Yu Yue serius membaca, menjawab sambil lalu, “Nggak ada pasangan, kamu mau lihat orang cium dirinya sendiri?”
Dai Heng mengangkat alis.
Belum sempat bicara, suasana hening itu tiba-tiba dipotong oleh dering ponsel.
Jari Dai Heng berhenti sejenak, lalu meraih ponsel di meja samping dan membuka layarnya.
Setelah beberapa jam, akhirnya pesan yang ditunggu-tunggu itu datang juga.
Jantungnya berdebar kencang.
Walaupun ia yakin dugaannya benar, tetap saja ada sedikit gugup.
Mata Dai Heng menyipit, lalu masuk ke aplikasi WeChat.
Pantas saja lama, hasil penelusuran orang itu memang sangat rinci.
Ia menggulir layar cukup lama hingga menemukan informasi yang dicari.
Saat membaca bagian tertentu di ponsel, Dai Heng menatap layar beberapa detik, kemudian menoleh sambil tertawa kecil, suara napasnya terdengar samar.
Informasinya cukup panjang.
Tinggi badan, nama, nomor identitas, semua tercantum jelas.
Pada bagian status keluarga Yu Yue, tertulis dengan terang: anak tunggal.
Tidak punya saudara.
Bagus, akhirnya jelas.
Ternyata dia sama sekali tidak punya adik perempuan.
Dari awal sampai akhir, adik perempuan yang disebut itu hanya karangan saja.
Kota Haicheng.
Xiaoxiao.
Yu Yue, berani-beraninya kamu mempermainkanku.
Sampai-sampai aku sempat curiga diriku mengidap kepribadian ganda.
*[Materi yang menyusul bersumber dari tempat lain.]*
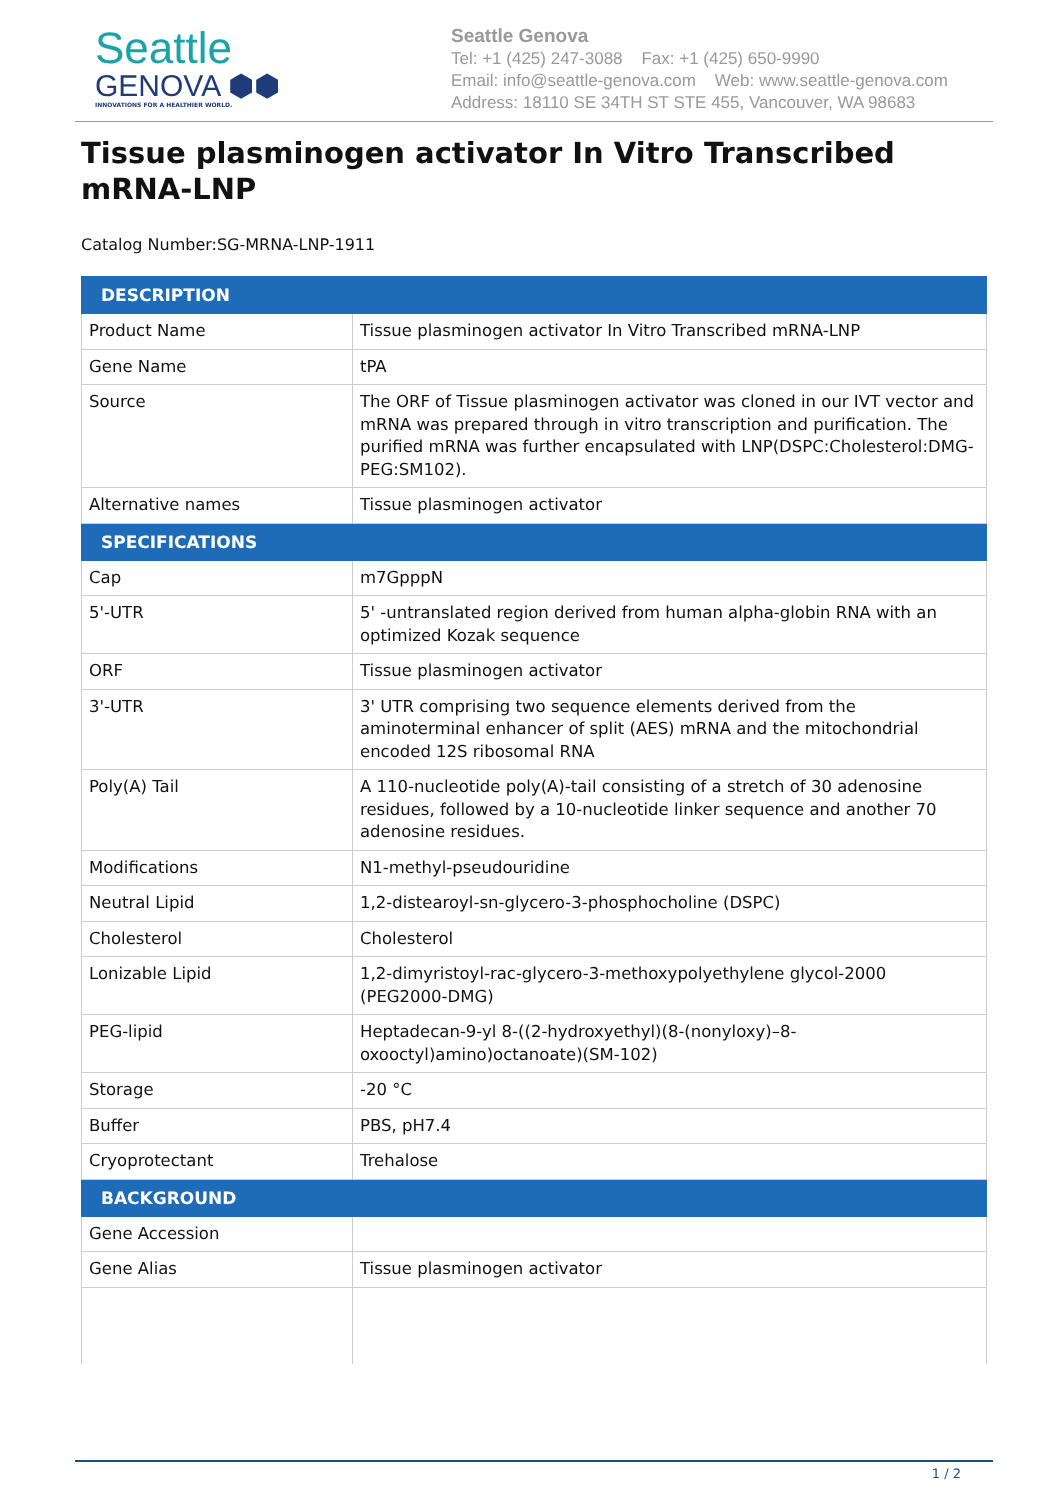Seattle
GENOVA ⬢⬢
INNOVATIONS FOR A HEALTHIER WORLD.
Seattle Genova
Tel: +1 (425) 247-3088 Fax: +1 (425) 650-9990
Email: info@seattle-genova.com Web: www.seattle-genova.com
Address: 18110 SE 34TH ST STE 455, Vancouver, WA 98683
Tissue plasminogen activator In Vitro Transcribed mRNA-LNP
Catalog Number:SG-MRNA-LNP-1911
| DESCRIPTION | |
| --- | --- |
| Product Name | Tissue plasminogen activator In Vitro Transcribed mRNA-LNP |
| Gene Name | tPA |
| Source | The ORF of Tissue plasminogen activator was cloned in our IVT vector and mRNA was prepared through in vitro transcription and purification. The purified mRNA was further encapsulated with LNP(DSPC:Cholesterol:DMG-PEG:SM102). |
| Alternative names | Tissue plasminogen activator |
| SPECIFICATIONS | |
| Cap | m7GpppN |
| 5'-UTR | 5' -untranslated region derived from human alpha-globin RNA with an optimized Kozak sequence |
| ORF | Tissue plasminogen activator |
| 3'-UTR | 3' UTR comprising two sequence elements derived from the aminoterminal enhancer of split (AES) mRNA and the mitochondrial encoded 12S ribosomal RNA |
| Poly(A) Tail | A 110-nucleotide poly(A)-tail consisting of a stretch of 30 adenosine residues, followed by a 10-nucleotide linker sequence and another 70 adenosine residues. |
| Modifications | N1-methyl-pseudouridine |
| Neutral Lipid | 1,2-distearoyl-sn-glycero-3-phosphocholine (DSPC) |
| Cholesterol | Cholesterol |
| Lonizable Lipid | 1,2-dimyristoyl-rac-glycero-3-methoxypolyethylene glycol-2000 (PEG2000-DMG) |
| PEG-lipid | Heptadecan-9-yl 8-((2-hydroxyethyl)(8-(nonyloxy)–8-oxooctyl)amino)octanoate)(SM-102) |
| Storage | -20 °C |
| Buffer | PBS, pH7.4 |
| Cryoprotectant | Trehalose |
| BACKGROUND | |
| Gene Accession | |
| Gene Alias | Tissue plasminogen activator |
1 / 2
Bagaimana bisa aku sebodoh ini menyukai dua orang sekaligus, sampai benar-benar percaya pada ucapannya, bahkan tak terpikir untuk mengecek.
Sekarang baru sadar, aku benar-benar bodoh.
Akhirnya semuanya jelas.
Ponsel dilempar ke samping, Dai Heng mengangkat selimut lalu tiba-tiba mendekat.
Gerakannya sangat tiba-tiba.
Yu Yue masih memegang buku hukum, setengah bersandar di kepala ranjang dengan santai, menunduk membaca, kemeja putih menempel di punggung, menciptakan siluet menggoda.
Ia menoleh sedikit, belum menyadari apa yang akan terjadi.
Agar lebih nyaman tidur, Yu Yue tadi meminjam celana pendek olahraga milik Dai Heng, yang sedikit longgar di pinggang, bagian bawah celana menampakkan betis ramping.
Dai Heng mengangkat selimut, matanya otomatis tertuju pada kaki lurus dan kurus itu. Kulit Yu Yue sangat putih, di bawah cahaya lampu tampak berkilau, memberi kesan menggoda.
Yu Yue mengernyit tipis, merasa ada yang aneh, mencoba menghindar, tapi tidak berhasil, “Mau apa?”
Telapak tangan Dai Heng besar, dengan mudah mencengkeram pergelangan kakinya.
Jari-jarinya melengkung, saat menggenggam urat-urat di punggung tangannya menonjol, memberi kesan penuh kendali.
Saat Yu Yue berusaha duduk dan mendorongnya pergi, Dai Heng menahan bahunya dengan satu tangan, suaranya parau dan berat, “Mau ciuman nggak?”